All this Hephaestus sees, and that’s the benefit of the view from above: perspective, context. But of course the price you pay for that perspective is the disappearance of particularity. You get numbers but not faces. You see that war is an aberration, but you don’t see that for the people suffering the war it is everything. Only for this moment in the Iliad does Homer remind us of the Olympian view; the rest of the time we see things up close: the sheer terror and misery, not the calculation of aberrance.
(But there’s one more thing here: in the Greek conception of the agon the opponents confront not so much their enemies as themselves, and who sees the decorations on the shield? Not Achilles — it faces away from him. No, it’s Hector who sees it, and Hector is the one character in the whole poem who best understands what is lost in war, who most loves all the things that the Shield depicts. Conversely, what does Achilles see when he fights Hector? His own armor — the armor Hector stripped from Patroclus when he killed him. In their confrontation each man, then, sees himself, his own understanding of the world.)
In Auden’s poem the shield also is, simply, what Hephaestus sees: the view of the middle of the 20th century from Olympus. And therefore he too sees only numbers, not faces: “an unintelligible multitude.” Eyes, boots. No wholeness of personhood. The interesting thing here is that this “panoptic” view is precisely what the modern industrial society also has, or at least wants: it’s surveillance capitalism in its (compared to today) infancy. Hephaestus “sees like a state” and only like a state.

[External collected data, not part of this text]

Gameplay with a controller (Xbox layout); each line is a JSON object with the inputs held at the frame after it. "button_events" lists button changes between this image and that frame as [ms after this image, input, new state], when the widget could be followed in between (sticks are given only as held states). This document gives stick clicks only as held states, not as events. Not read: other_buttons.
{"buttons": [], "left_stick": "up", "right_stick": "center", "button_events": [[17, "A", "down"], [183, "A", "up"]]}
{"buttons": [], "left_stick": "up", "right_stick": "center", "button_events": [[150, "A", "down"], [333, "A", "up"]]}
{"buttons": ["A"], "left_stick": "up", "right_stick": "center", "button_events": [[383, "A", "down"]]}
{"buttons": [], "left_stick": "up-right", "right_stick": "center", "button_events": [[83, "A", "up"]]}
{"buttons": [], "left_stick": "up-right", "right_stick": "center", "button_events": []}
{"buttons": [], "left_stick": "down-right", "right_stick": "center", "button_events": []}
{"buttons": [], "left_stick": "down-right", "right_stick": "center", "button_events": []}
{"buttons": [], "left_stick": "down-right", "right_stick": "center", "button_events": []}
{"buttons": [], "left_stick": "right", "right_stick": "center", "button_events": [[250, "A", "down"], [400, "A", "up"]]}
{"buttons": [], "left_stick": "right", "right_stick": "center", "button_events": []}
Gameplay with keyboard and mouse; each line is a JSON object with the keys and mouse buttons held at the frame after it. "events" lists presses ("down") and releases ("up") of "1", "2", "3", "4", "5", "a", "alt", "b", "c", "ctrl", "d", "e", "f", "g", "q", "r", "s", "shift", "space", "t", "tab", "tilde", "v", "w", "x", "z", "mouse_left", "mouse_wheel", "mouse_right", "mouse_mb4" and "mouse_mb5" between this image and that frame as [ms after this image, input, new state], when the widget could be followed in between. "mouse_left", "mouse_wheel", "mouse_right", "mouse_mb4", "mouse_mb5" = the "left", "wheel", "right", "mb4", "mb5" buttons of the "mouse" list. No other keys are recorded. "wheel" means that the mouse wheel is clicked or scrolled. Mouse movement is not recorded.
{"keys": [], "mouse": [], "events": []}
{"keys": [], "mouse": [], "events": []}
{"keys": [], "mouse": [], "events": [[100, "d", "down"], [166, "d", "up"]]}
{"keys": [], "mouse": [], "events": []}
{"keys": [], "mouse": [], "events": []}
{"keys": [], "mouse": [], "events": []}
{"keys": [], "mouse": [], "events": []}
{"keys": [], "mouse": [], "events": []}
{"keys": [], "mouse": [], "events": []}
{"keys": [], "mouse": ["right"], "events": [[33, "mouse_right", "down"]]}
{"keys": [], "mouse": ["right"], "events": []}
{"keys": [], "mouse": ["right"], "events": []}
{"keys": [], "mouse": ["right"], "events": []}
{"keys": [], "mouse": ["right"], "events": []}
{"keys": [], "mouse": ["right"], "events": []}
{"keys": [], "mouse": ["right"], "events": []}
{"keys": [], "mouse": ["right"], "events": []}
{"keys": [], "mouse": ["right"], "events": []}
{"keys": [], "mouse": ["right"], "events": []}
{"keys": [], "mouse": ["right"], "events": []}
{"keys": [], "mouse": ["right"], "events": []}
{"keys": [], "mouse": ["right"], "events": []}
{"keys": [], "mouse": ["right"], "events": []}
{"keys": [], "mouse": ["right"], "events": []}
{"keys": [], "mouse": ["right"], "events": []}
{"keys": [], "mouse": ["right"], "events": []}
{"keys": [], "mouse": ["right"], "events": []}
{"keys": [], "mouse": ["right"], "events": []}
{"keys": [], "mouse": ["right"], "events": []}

And what the poem wants, very gently, to call our attention to is what remains invisible to the Olympian/panoptic/statist view: the difference between one condemned criminal and another, the value of promises kept, the rare but beautiful capacity to weep with those who weep. Just little pinpricks of possibility, associated (if we have ears to hear) with a God who does not remain on the Heights but rather descends into the Depths.
The flip side of this terrifying panoptic vision is life on the plains, because on the plains there’s nowhere to hide — everything is visible to the presiding Powers. And if we fear that, that may be because we don’t trust those Powers, but also (Auden suggests) because we can’t trust ourselves. We are not like “the blessed” whom in “In Praise of Limestone” Auden describes as “having nothing to hide.”
All of these reflections on panopticism and the Powers — they sound pretty Pynchonian, don’t they? Maybe that’s one connection. Another is that Pynchon and Auden are writers who tend to treat matters of the heart through a double indirection: intellect and humor. Both of them, I think, are most serious when they’e most comical.
I probably need to think about this more, though, because it may be noteworthy that I’m not the only Auden’s scholar to be fascinated by Pynchon: Edward Mendelson wrote about Pynchon early in his career, edited a collection of critical essays on Pynchon, and wrote an introduction for a never-to-be-published edition of Gravity’s Rainbow:
https://mendelson.org/grintro.html
All that probably means something, but I am not sure what.